Estes dois escritores revelam uma característica importante do espírito hispânico: o misticismo. O português Oliveira Martins, numa das suas obras sobre a civilização ibérica, afirma que “O espanhol achou no misticismo uma razão para o heroísmo e fez do amor divino a melhor arma para o seu braço”. Opinião que não será com certeza partilhada por milhões de republicanos, sobretudo os membros das lojas maçónicas. Isso será outro conto.

Uma óptima desculpa para mudar um pouco de assunto, continuando sempre em Castela, ou melhor em Burgos, a antiga capital do reino.

A cidade de Burgos está saturada de história. Imediatamente à entrada, temos o que resta do Hospital de São João Evangelista e, adjacente a ele, um mosteiro beneditino. Na catedral gótica do século XIII, encontram-se os restos mortais do Cid “O Campeador”. Um local para visitar com olhos de ver.

No entanto, nesta ocasião, o atractivo para a estadia situava-se nos arredores: Las Huelgas. Este convento foi fundado em 1187 por Afonso VIII, casado com Eleanor de Inglaterra. Foi ela quem pediu ao marido o doado à ordem de Cister e nele apenas professavam senhoras da nobreza. E como se tal não chegasse, foi-lhes concedido o privilégio de não pagarem impostos ou taxas de qualquer espécie. Aqui viviam centenas de freiras, oriundas da fina flor da fidalguia de Espanha. A riquíssima abadessa deste convento tinha tanto poder que era costume dizer-se que se o papa pudesse contrair matrimónio, só ela poderia ser a sua esposa.

Actualmente “huelga” significa “greve”, porém, em espanhol arcaico este termo queria dizer “lazer e repouso”. No museu do convento existe uma rara colecção de vestidos, paramentos, jóias e armas. Os tecidos são de alta qualidade com padrões não só cristãos e judaicos, mas também mouros e orientais. Mais teria se as hordas francesas, durante as invasões napoleónicas, não tivessem destruído e roubado muito do que aqui havia.

Contudo, o que mais impressiona são os dois claustros adjacentes: um românico do Século XII e outro gótico do século XIII, com nítida influência árabe. Uma autêntica maravilha.

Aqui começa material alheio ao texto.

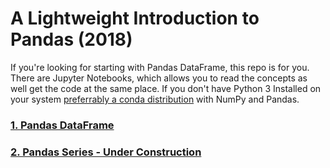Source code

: # A Lightweight Introduction to Pandas (2018)

If you're looking for starting with Pandas DataFrame, this repo is for you. There are Jupyter Notebooks, which allows you to read the concepts as well get the code at the same place. If you don't have Python 3 Installed on your system  [preferrably a conda distribution](https://anaconda.org) with NumPy and Pandas. 


### [1. Pandas DataFrame](sds)

### [2. Pandas Series - Under Construction]()
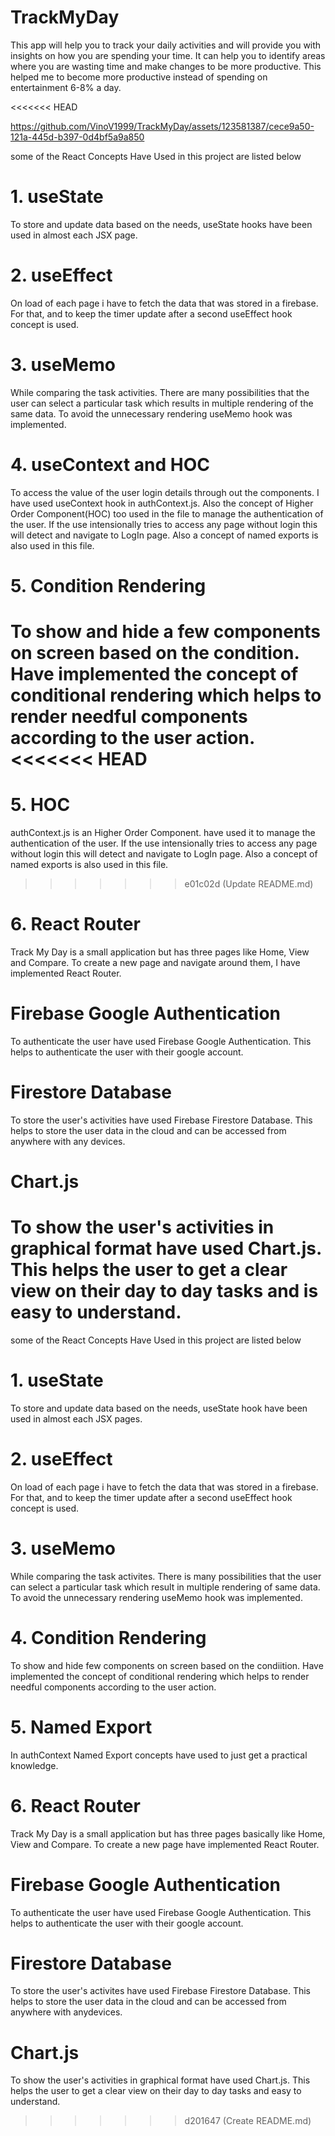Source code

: # TrackMyDay
This app will help you to track your daily activities and will provide you with insights on how you are spending your time. It can help you to identify areas where you are wasting time and make changes to be more productive. This helped me to become more productive instead of spending on entertainment 6-8% a day.

<<<<<<< HEAD


https://github.com/VinoV1999/TrackMyDay/assets/123581387/cece9a50-121a-445d-b397-0d4bf5a9a850


some of the React Concepts Have Used in this project are listed below
# 1. useState
To store and update data based on the needs, useState hooks have been used in almost each JSX page.
# 2. useEffect
On load of each page i have to fetch the data that was stored in a firebase. For that, and to keep the timer update after a second useEffect hook concept is used.
# 3. useMemo
While comparing the task activities. There are many possibilities that the user can select a particular task which results in multiple rendering of the same data. To avoid the unnecessary rendering useMemo hook was implemented.
# 4. useContext and  HOC
To access the value of the user login details through out the components. I have used useContext hook in authContext.js. Also the concept of Higher Order Component(HOC) too used in the file to manage the authentication of the user. If the use intensionally tries to access any page without login this will detect and navigate to LogIn page. Also a concept of named exports is also used in this file.
# 5. Condition Rendering 
To show and hide a few components on screen based on the condition. Have implemented the concept of conditional rendering which helps to render needful components according to the user action.
<<<<<<< HEAD
=======
# 5. HOC 
authContext.js is an Higher Order Component. have used it to manage the authentication of the user. If the use intensionally tries to access any page without login this will detect and navigate to LogIn page. Also a concept of named exports is also used in this file.
>>>>>>> e01c02d (Update README.md)
# 6. React Router
Track My Day is a small application but has three pages like Home, View and Compare. To create a new page and navigate around them, I have implemented React Router.



# Firebase Google Authentication
To authenticate the user have used Firebase Google Authentication. This helps to authenticate the user with their google account.
# Firestore Database
To store the user's activities have used Firebase Firestore Database. This helps to store the user data in the cloud and can be accessed from anywhere with any devices.

# Chart.js
To show the user's activities in graphical format have used Chart.js. This helps the user to get a clear view on their day to day tasks and is easy to understand.
=======
some of the React Concepts Have Used in this project are listed below
# 1. useState
To store and update data based on the needs, useState hook have been used in almost each JSX pages. 
# 2. useEffect
On load of each page i have to fetch the data that was stored in a firebase. For that, and to keep the timer update after a second useEffect hook concept is used.
# 3. useMemo
While comparing the task activites. There is many possibilities that the user can select a particular task which result in multiple rendering of same data. To avoid the unnecessary rendering useMemo hook was implemented.
 
# 4. Condition Rendering 
To show and hide few components on screen based on the condiition. Have implemented the concept of conditional rendering which helps to render needful components according to the user action.

# 5. Named Export
In authContext Named Export concepts have used to just get a practical knowledge.

# 6. React Router
Track My Day is a small application but has three pages basically like Home, View and Compare. To create a new page have implemented React Router.

# Firebase Google Authentication
To authenticate the user have used Firebase Google Authentication. This helps to authenticate the user with their google account.

# Firestore Database
To store the user's activites have used Firebase Firestore Database. This helps to store the user data in the cloud and can be accessed from anywhere with anydevices.

# Chart.js
To show the user's activities in graphical format have used Chart.js. This helps the user to get a clear view on their day to day tasks and easy to understand.
>>>>>>> d201647 (Create README.md)
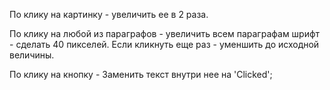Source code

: По клику на картинку - увеличить ее в 2 раза.

По клику на любой из параграфов - увеличить всем параграфам шрифт - сделать 40 пикселей. Если кликнуть еще раз - уменшить до исходной величины.

По клику на кнопку - Заменить текст внутри нее на 'Clicked';
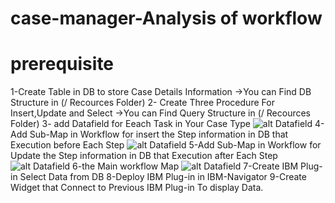 # case-manager-Analysis of workflow
# prerequisite

1-Create Table in DB to store Case Details Information 
 ->You can Find DB Structure in (/ Recources Folder)
2- Create Three Procedure For Insert,Update and Select 
 ->You can Find Query Structure in (/ Recources Folder)
3- add Datafield for Eeach Task in Your Case Type
![alt Datafield](https://github.com/tabayonit/case-manager-reports/blob/master/images/dataField.PNG)
4- Add  Sub-Map in Workflow  for insert the Step information in DB that Execution before Each Step
![alt Datafield](https://github.com/tabayonit/case-manager-reports/blob/master/images/dataField.PNG)
5-Add  Sub-Map in Workflow  for Update the Step information in DB that Execution after Each Step
![alt Datafield](https://github.com/tabayonit/case-manager-reports/blob/master/images/dataField.PNG)
6-the Main workflow Map
![alt Datafield](https://github.com/tabayonit/case-manager-reports/blob/master/images/dataField.PNG)
7-Create IBM Plug-in Select Data from DB
8-Deploy IBM Plug-in in IBM-Navigator 
9-Create Widget that Connect to Previous IBM Plug-in To display Data.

Fomos consultar um compêndio de arte espanhola a fim de contextualizar estas particularidades arquitectónicas. De repente, detivemo-nos numa página com a reprodução de um quadro de Doménico Theotocópuli, El Greco: “El Caballero de la mano al pecho”. Como é prodigioso o modo como o pintor dá forma corporal à alma e aos sentimentos da grande fidalguia deste período! Translada com exactidão os afectos e sensibilidades desta época áurea da vida peninsular.

E porque Las Huelgas está no “Caminho de Santiago de Compostela”, é comum encontrar bastantes peregrinos por estes sítios. É hábito saudá-los com um sonoro “buen camino”. Não foi a primeira vez, mas também por aqui ouvimos em resposta: “ultreya”. Na nossa língua talvez se possa traduzir assim: “para a frente com coragem”!

De facto, é preciso muito ânimo para que todos os caminhos nos levem até onde desejamos ir.